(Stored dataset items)
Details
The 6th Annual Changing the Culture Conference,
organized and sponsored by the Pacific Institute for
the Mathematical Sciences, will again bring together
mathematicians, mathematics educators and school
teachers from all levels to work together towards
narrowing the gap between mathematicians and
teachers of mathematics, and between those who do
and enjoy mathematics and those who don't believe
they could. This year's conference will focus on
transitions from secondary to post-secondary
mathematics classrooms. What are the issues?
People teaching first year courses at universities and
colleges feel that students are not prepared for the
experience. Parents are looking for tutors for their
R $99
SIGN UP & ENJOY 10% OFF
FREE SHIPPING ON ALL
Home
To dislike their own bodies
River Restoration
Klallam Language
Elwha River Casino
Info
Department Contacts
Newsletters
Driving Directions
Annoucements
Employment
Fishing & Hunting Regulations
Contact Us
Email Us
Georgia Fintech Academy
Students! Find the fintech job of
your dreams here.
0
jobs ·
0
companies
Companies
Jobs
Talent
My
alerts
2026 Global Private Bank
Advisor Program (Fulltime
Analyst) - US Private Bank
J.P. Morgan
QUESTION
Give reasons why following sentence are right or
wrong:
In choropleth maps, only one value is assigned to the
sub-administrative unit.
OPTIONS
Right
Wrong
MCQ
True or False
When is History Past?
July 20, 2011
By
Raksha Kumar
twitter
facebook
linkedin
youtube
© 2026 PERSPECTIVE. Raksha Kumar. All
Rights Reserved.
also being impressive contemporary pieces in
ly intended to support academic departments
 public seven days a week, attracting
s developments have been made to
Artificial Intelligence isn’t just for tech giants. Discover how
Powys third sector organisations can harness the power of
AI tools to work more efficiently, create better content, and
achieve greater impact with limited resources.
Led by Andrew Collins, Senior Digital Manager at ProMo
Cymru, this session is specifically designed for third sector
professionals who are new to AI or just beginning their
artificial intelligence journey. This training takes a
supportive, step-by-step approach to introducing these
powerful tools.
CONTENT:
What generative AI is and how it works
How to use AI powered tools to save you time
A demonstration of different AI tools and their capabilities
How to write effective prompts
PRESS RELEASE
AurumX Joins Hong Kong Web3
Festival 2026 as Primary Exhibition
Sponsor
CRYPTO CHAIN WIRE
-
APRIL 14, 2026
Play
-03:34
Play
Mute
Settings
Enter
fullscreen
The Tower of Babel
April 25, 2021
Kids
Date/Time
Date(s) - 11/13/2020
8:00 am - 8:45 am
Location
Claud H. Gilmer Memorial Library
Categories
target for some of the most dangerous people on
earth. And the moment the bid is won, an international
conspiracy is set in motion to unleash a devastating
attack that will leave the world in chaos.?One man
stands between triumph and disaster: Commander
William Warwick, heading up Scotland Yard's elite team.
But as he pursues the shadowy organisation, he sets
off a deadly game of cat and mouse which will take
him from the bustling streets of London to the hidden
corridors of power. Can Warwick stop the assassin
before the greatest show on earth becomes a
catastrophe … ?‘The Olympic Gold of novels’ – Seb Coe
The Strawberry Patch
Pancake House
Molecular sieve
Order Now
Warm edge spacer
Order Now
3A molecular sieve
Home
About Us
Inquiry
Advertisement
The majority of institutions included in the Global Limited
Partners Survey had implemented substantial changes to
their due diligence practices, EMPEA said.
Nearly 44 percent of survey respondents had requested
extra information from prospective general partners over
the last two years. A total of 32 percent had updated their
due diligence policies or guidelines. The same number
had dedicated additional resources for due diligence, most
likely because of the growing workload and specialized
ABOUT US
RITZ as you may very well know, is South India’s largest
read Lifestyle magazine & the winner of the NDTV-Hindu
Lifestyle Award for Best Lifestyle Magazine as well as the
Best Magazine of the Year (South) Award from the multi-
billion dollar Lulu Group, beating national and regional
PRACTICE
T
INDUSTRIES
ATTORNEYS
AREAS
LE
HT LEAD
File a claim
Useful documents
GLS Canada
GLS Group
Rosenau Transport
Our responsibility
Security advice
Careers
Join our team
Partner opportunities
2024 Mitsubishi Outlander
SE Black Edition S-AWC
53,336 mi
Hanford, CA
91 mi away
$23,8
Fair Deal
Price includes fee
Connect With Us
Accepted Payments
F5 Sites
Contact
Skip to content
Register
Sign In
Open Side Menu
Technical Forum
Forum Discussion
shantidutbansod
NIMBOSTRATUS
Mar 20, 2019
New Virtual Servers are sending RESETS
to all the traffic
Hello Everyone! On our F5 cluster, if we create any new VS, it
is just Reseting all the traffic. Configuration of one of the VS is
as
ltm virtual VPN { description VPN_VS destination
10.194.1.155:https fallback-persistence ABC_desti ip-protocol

**ABOUT THIS TASK**. In the entries above, work out how many lines contain the string "Best", and give only that number.

**PROBLEM SOLUTION**. 2